- [The task]: Show the lines below that contain the string "della".
* * * * * * *
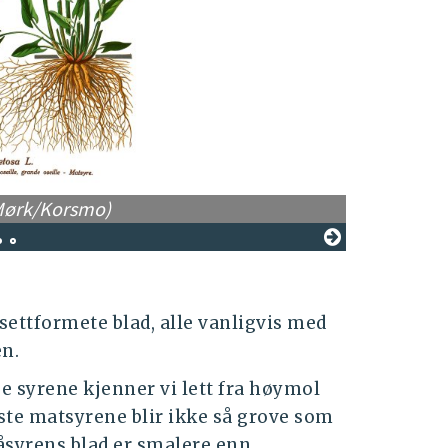
a Mørk/Korsmo)
Engsyre fr
settformete blad, alle vanligvis med
en.
e syrene kjenner vi lett fra høymol
rste matsyrene blir ikke så grove som
åsyrens blad er smalere enn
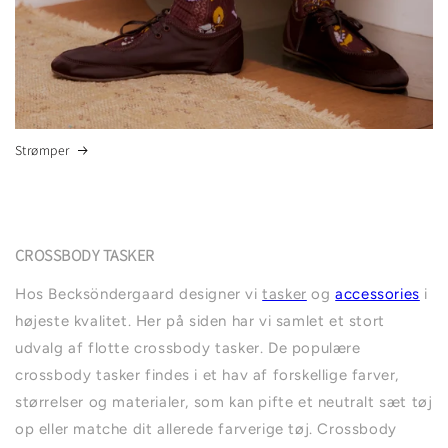
Strømper
CROSSBODY TASKER
Hos Becksöndergaard designer vi
tasker
og
accessories
i
højeste kvalitet. Her på siden har vi samlet et stort
udvalg af flotte crossbody tasker. De populære
crossbody tasker findes i et hav af forskellige farver,
størrelser og materialer, som kan pifte et neutralt sæt tøj
op eller matche dit allerede farverige tøj. Crossbody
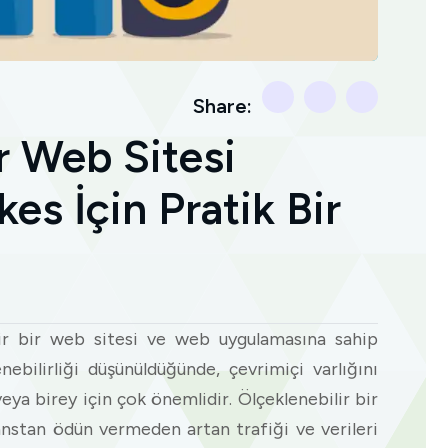
Share:
ir Web Sitesi
es İçin Pratik Bir
lir bir web sitesi ve web uygulamasına sahip
ebilirliği düşünüldüğünde, çevrimiçi varlığını
ya birey için çok önemlidir. Ölçeklenebilir bir
nstan ödün vermeden artan trafiği ve verileri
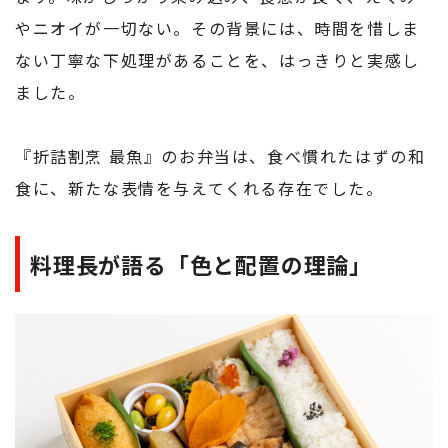
やニオイが一切ない。その背景には、時間を惜しま
ない丁寧な下処理があることを、はっきりと実感し
ました。
『折詰割烹 最魚』のお弁当は、食べ慣れたはずの和
食に、新たな表情を与えてくれる存在でした。
料理長が語る「色と配置の理論」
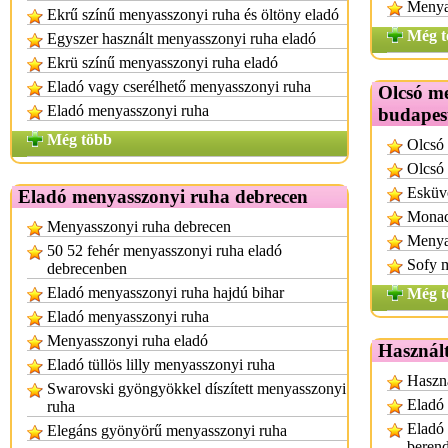
Menya
Ekrű színű menyasszonyi ruha és öltöny eladó
Még t
Egyszer használt menyasszonyi ruha eladó
Ekrü színű menyasszonyi ruha eladó
Eladó vagy cserélhető menyasszonyi ruha
Olcsó m
Eladó menyasszonyi ruha
budapes
Még több
Olcsó
Olcsó 
Esküv
Eladó menyasszonyi ruha debrecen
Monac
Menyasszonyi ruha debrecen
Menyas
50 52 fehér menyasszonyi ruha eladó
Sofy 
debrecenben
Eladó menyasszonyi ruha hajdú bihar
Még t
Eladó menyasszonyi ruha
Menyasszonyi ruha eladó
Használt
Eladó tüllös lilly menyasszonyi ruha
Haszná
Swarovski gyöngyökkel díszített menyasszonyi
Eladó 
ruha
Eladó 
Elegáns gyönyörű menyasszonyi ruha
berend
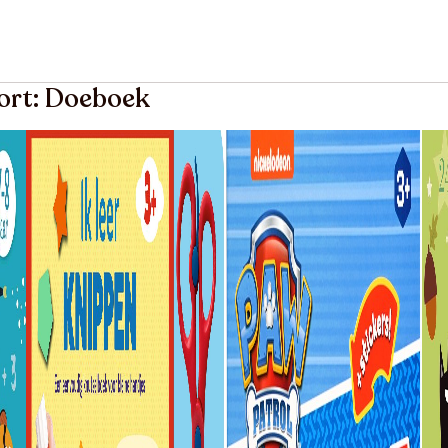
oort: Doeboek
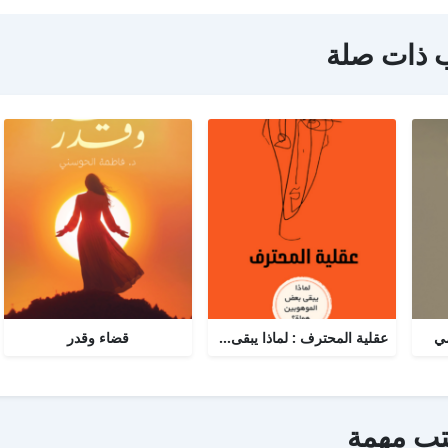
 ذات صلة
مي
عقلية المحترف : لماذا يبقى البعض هواة رغم الموهبة؟
قضاء وقدر
تب مهمة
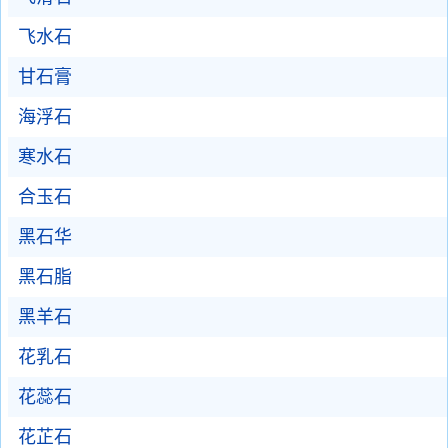
飞水石
甘石膏
海浮石
寒水石
合玉石
黑石华
黑石脂
黑羊石
花乳石
花蕊石
花芷石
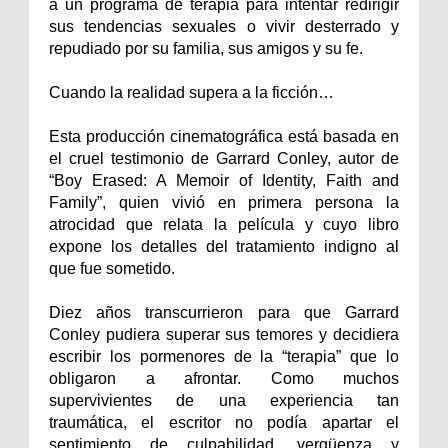
a un programa de terapia para intentar redirigir
sus tendencias sexuales o vivir desterrado y
repudiado por su familia, sus amigos y su fe.
Cuando la realidad supera a la ficción…
Esta producción cinematográfica está basada en
el cruel testimonio de Garrard Conley, autor de
“Boy Erased: A Memoir of Identity, Faith and
Family”, quien vivió en primera persona la
atrocidad que relata la película y cuyo libro
expone los detalles del tratamiento indigno al
que fue sometido.
Diez años transcurrieron para que Garrard
Conley pudiera superar sus temores y decidiera
escribir los pormenores de la “terapia” que lo
obligaron a afrontar. Como muchos
supervivientes de una experiencia tan
traumática, el escritor no podía apartar el
sentimiento de culpabilidad, vergüenza y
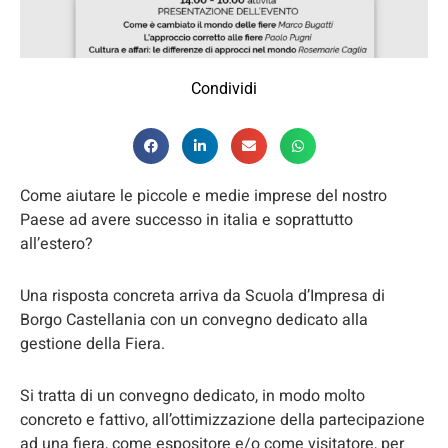
Condividi
Come aiutare le piccole e medie imprese del nostro
Paese ad avere successo in italia e soprattutto
all’estero?
Una risposta concreta arriva da Scuola d’Impresa di
Borgo Castellania con un convegno dedicato alla
gestione della Fiera.
Si tratta di un convegno dedicato, in modo molto
concreto e fattivo, all’ottimizzazione della partecipazione
ad una fiera, come espositore e/o come visitatore, per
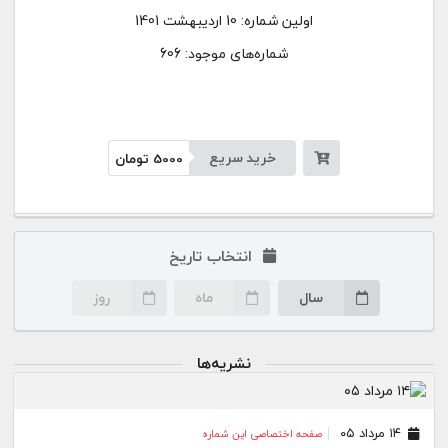
اولین شماره:
10 اردیبهشت 1401
شماره‌های موجود: 606
خرید سریع
5000
تومان
انتخاب تاریخ
سال
ماه
روز
نشریه‌ها
۱۴ مرداد ۰۵
صفحه اختصاصی این شماره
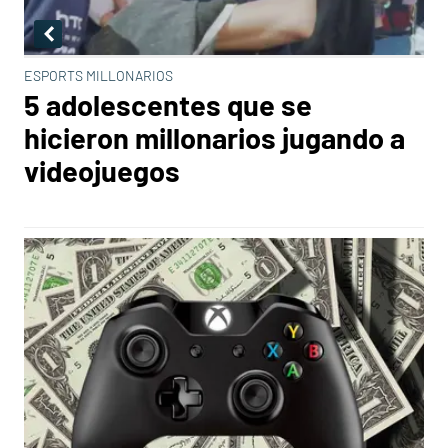
ESPORTS MILLONARIOS
5 adolescentes que se
hicieron millonarios jugando a
videojuegos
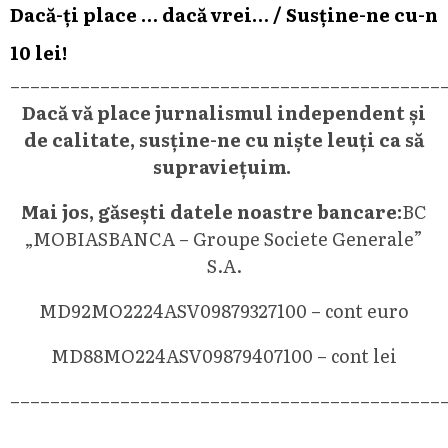
Dacă-ți place … dacă vrei… / Susține-ne cu-n
10 lei!
––––––––––––––––––––––––––––––––––––––––––––
Dacă vă place jurnalismul independent și
de calitate, susține-ne cu niște leuți ca să
supraviețuim.
Mai jos, găsești datele noastre bancare:
BC
„MOBIASBANCA – Groupe Societe Generale”
S.A.
MD92MO2224ASV09879327100 – cont euro
MD88MO224ASV09879407100 – cont lei
––––––––––––––––––––––––––––––––––––––––––––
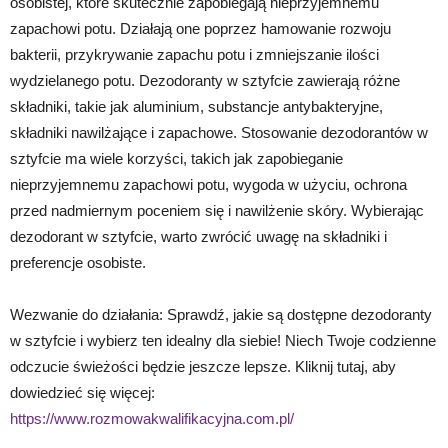
osobistej, które skutecznie zapobiegają nieprzyjemnemu
zapachowi potu. Działają one poprzez hamowanie rozwoju
bakterii, przykrywanie zapachu potu i zmniejszanie ilości
wydzielanego potu. Dezodoranty w sztyfcie zawierają różne
składniki, takie jak aluminium, substancje antybakteryjne,
składniki nawilżające i zapachowe. Stosowanie dezodorantów w
sztyfcie ma wiele korzyści, takich jak zapobieganie
nieprzyjemnemu zapachowi potu, wygoda w użyciu, ochrona
przed nadmiernym poceniem się i nawilżenie skóry. Wybierając
dezodorant w sztyfcie, warto zwrócić uwagę na składniki i
preferencje osobiste.
Wezwanie do działania: Sprawdź, jakie są dostępne dezodoranty
w sztyfcie i wybierz ten idealny dla siebie! Niech Twoje codzienne
odczucie świeżości będzie jeszcze lepsze. Kliknij tutaj, aby
dowiedzieć się więcej:
https://www.rozmowakwalifikacyjna.com.pl/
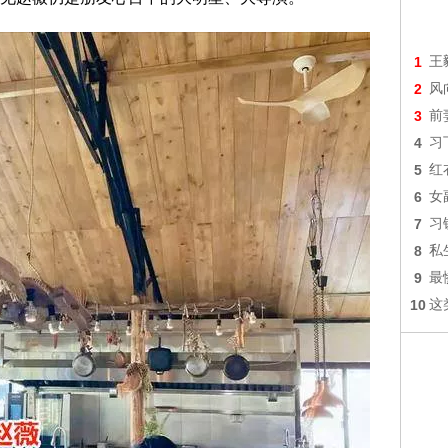
1
王
2
风
3
前
4
习
5
红
6
女
7
习
8
私
9
最
10
这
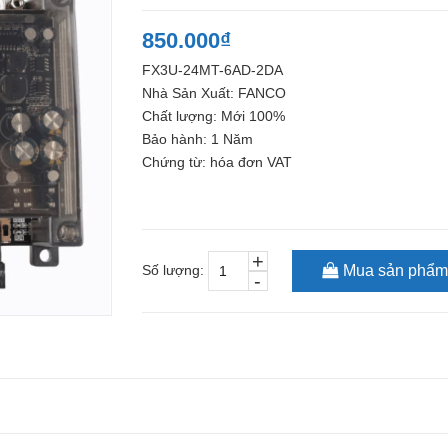
850.000₫
FX3U-24MT-6AD-2DA
Nhà Sản Xuất: FANCO
Chất lượng: Mới 100%
Bảo hành: 1 Năm
Chứng từ: hóa đơn VAT
+
Số lượng:
Mua sản phẩm
-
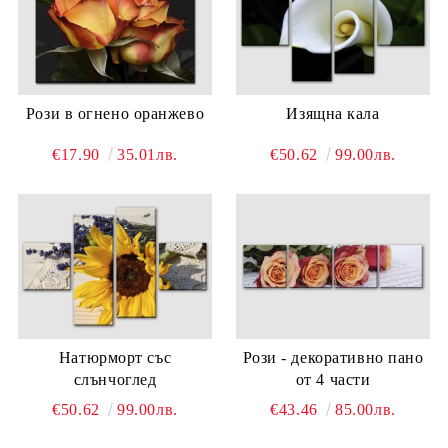
Рози в огнено оранжево
Изящна кала
€17.90
35.01лв.
€50.62
99.00лв.
Натюрморт със
Рози - декоративно пано
слънчоглед
от 4 части
€50.62
99.00лв.
€43.46
85.00лв.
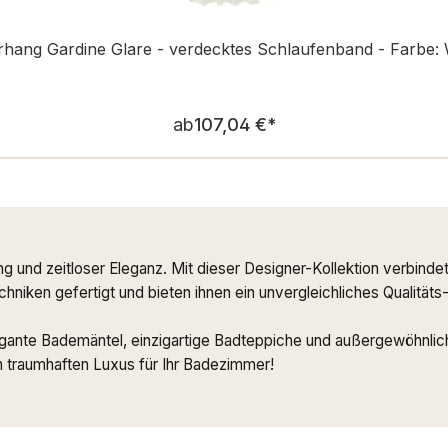
hang Gardine Glare - verdecktes Schlaufenband - Farbe: 
Regulärer Preis:
ab
107,04 €
*
ng und zeitloser Eleganz. Mit dieser Designer-Kollektion verbi
niken gefertigt und bieten ihnen ein unvergleichliches Qualitäts
agante Bademäntel, einzigartige Badteppiche und außergewöhnlich
 traumhaften Luxus für Ihr Badezimmer!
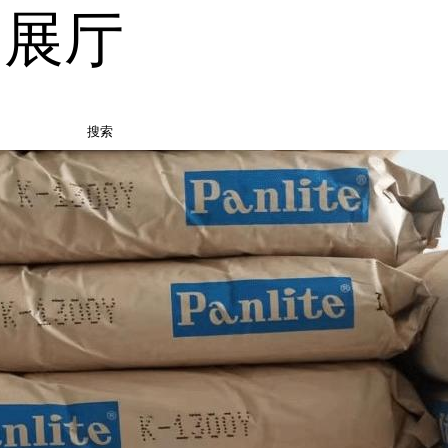
品展厅
搜索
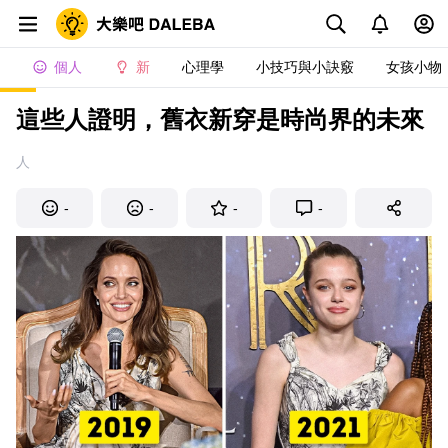
個人
新
心理學
小技巧與小訣竅
女孩小物
這些人證明，舊衣新穿是時尚界的未來
人
-
-
-
-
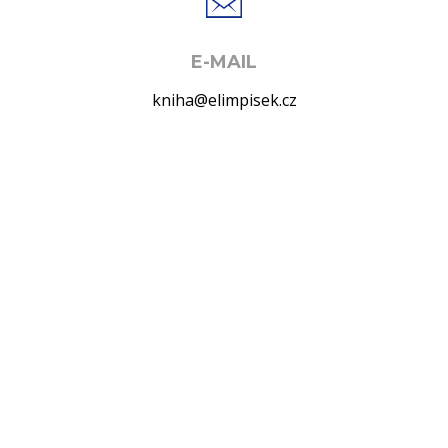
E-MAIL
kniha@elimpisek.cz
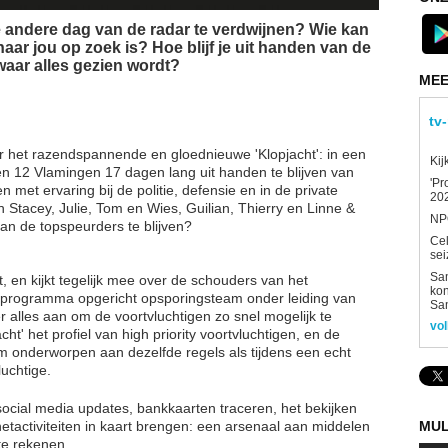
e andere dag van de radar te verdwijnen? Wie kan
ar jou op zoek is? Hoe blijf je uit handen van de
aar alles gezien wordt?
MEE
tv
 het razendspannende en gloednieuwe 'Klopjacht': in een
Kij
n 12 Vlamingen 17 dagen lang uit handen te blijven van
'Pr
met ervaring bij de politie, defensie en in de private
202
n Stacey, Julie, Tom en Wies, Guilian, Thierry en Linne &
NPO
van de topspeurders te blijven?
Ce
sei
Sam
, en kijkt tegelijk mee over de schouders van het
kon
 programma opgericht opsporingsteam onder leiding van
Sa
alles aan om de voortvluchtigen zo snel mogelijk te
vol
ht' het profiel van high priority voortvluchtigen, en de
m onderworpen aan dezelfde regels als tijdens een echt
luchtige.
ocial media updates, bankkaarten traceren, het bekijken
MUL
tactiviteiten in kaart brengen: een arsenaal aan middelen
te rekenen.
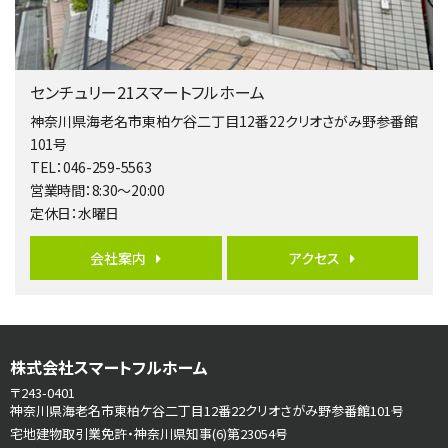
第5位
3,680万円
4ＬＤＫ
橋本駅
センチュリー21スマートフルホーム
バ19分
・
歩8分
開放感があり日当たり良好な南西・北西角地区画。 …
神奈川県海老名市東柏ケ谷二丁目12番22クリオさがみ野参番館
101号
第6位
TEL：046-259-5563
3,990万円
営業時間：8:30～20:00
4ＬＤＫ
定休日：水曜日
古淵駅
バ12分
・
歩4分
並列２台駐車可。１階はリビングと水まわりをまとめ…
会社案内
アクセス
第7位
3,680万円
4ＬＤＫ
さがみ野駅
株式会社スマートフルホーム
歩17分
〒243-0401
ご家族が集まるLDKは１７．５帖とゆとりある広さ…
神奈川県海老名市東柏ケ谷二丁目12番22クリオさがみ野参番館101号
宅地建物取引業免許・神奈川県知事(6)第23054号
第8位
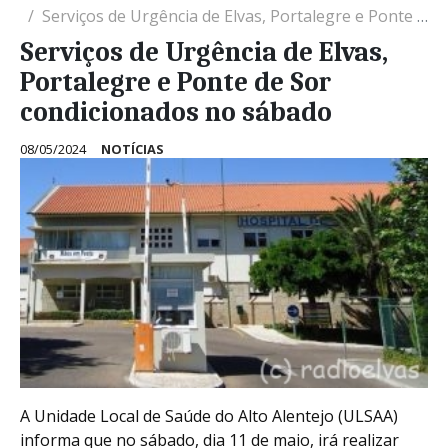
Serviços de Urgência de Elvas, Portalegre e Ponte de Sor condicionados no sábado
Serviços de Urgência de Elvas,
Portalegre e Ponte de Sor
condicionados no sábado
08/05/2024
NOTÍCIAS
A Unidade Local de Saúde do Alto Alentejo (ULSAA)
informa que no sábado, dia 11 de maio, irá realizar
* * * * * * *
- [Written solution]:
gestione della Fiera.
concreto e fattivo, all’ottimizzazione della partecipazione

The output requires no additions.